Un mécanisme d'intéressement qui change l'échelle
En moins de dix ans, Revolut est passé de start‑up londonienne à géant de la fintech. À l'origine de cette trajectoire, Nik Storonsky, cofondateur et premier actionnaire, détient près de 29 % du capital. La combinaison de cette part et d'un mécanisme de rémunération en actions indexé sur la valeur de l'entreprise pourrait, selon plusieurs sources, accroître très fortement son patrimoine personnel.
Les chiffres clefs
| Indicateur | Valeur |
|---|---|
| Part détenue par Storonsky | ~29 % |
| Utilisateurs revendiqués par Revolut | 75 millions |
| Valorisation affichée | 115 milliards de dollars |
Ces chiffres, publiquement avancés par la société, posent la base mathématique du scénario évoqué par la presse économique : si la valorisation continue d'augmenter et si le plan d'attribution se réalise, la fortune liée aux actions pourrait grimper de manière significative.
Un plan inspiré de Musk — et ses implications
"Selon le Financial Times, Nik Storonsky bénéficie d'un plan de rémunération inspiré de celui mis en place pour Elon Musk chez Tesla."

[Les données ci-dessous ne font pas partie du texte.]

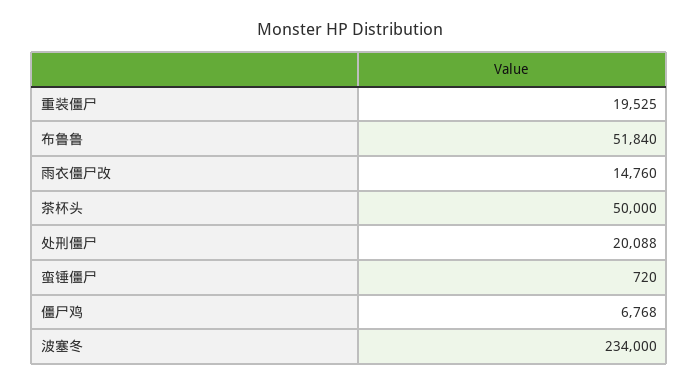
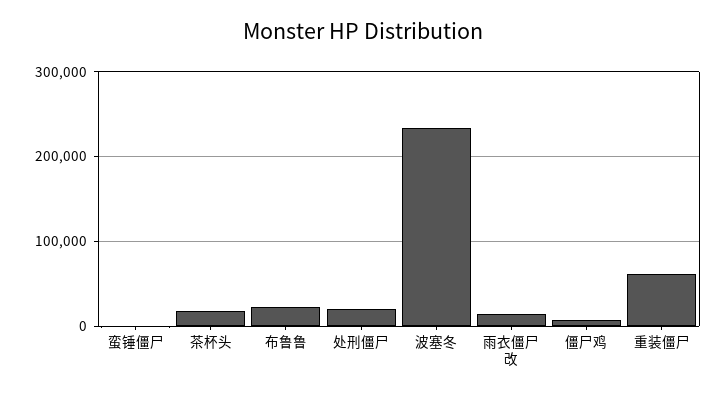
  {
-   "重装僵尸": 19525,
+   "重装僵尸": 60000,
-   "布鲁鲁": 51840,
+   "布鲁鲁": 20000,
    "雨衣僵尸改": 14760,
-   "茶杯头": 50000,
+   "茶杯头": 20000,
    "处刑僵尸": 20088,
    "蛮锤僵尸": 720,
    "僵尸鸡": 6768,
    "波塞冬": 234000
  }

Ce type de dispositif lie la récompense du dirigeant à des paliers de performance valorisant l'entreprise. Conçu pour aligner les intérêts des fondateurs et des investisseurs sur la croissance à long terme, il peut aussi concentrer une part massive de la création de richesse entre les mains de quelques actionnaires clés.
- Effet de levier patrimonial : avec 29 % du capital, chaque hausse significative de la valorisation se traduit par une augmentation directe et importante du patrimoine personnel.
- Risque et gouvernance : des plans très généreux peuvent susciter des interrogations chez les investisseurs minoritaires et les régulateurs sur l'équité et la dilution.
- Signal pour la fintech : un tel succès renforce l'attractivité du secteur pour les talents et le capital, mais attise également les débats sur la concentration des gains.
Revolut revendique aujourd'hui 75 millions d'utilisateurs et une valorisation de 115 milliards de dollars, ce qui en fait la fintech la plus valorisée du Royaume‑Uni. Le dispositif de rémunération, selon les informations publiées, vise précisément à faire dépendre l'attribution d'actions supplémentaires de la réalisation d'objectifs de valeur boursière ou de performance.
Ce que cela change pour l'écosystème
Pour les observateurs et les acteurs du secteur, deux conséquences méritent d'être soulignées. D'une part, la perspective de gains colossaux pour les fondateurs alimente la dynamique de création d'entreprises et d'ambition des dirigeants. D'autre part, elle pose la question de l'équilibre entre rémunération incitative et responsabilité envers les autres actionnaires, employés et clients.
À court terme, la mise en œuvre effective de ce plan et l'évolution future de la valorisation détermineront si Nik Storonsky peut effectivement prétendre au sommet des fortunes britanniques. À moyen terme, le modèle sert d'étude de cas : comment rémunérer l'entrepreneur‑fondateur sans fragiliser la gouvernance ni creuser les inégalités au sein des capitalisations privées ?
Le dossier mérite une surveillance rapprochée, tant pour ses implications financières que pour les signaux qu'il envoie à l'ensemble du paysage fintech européen.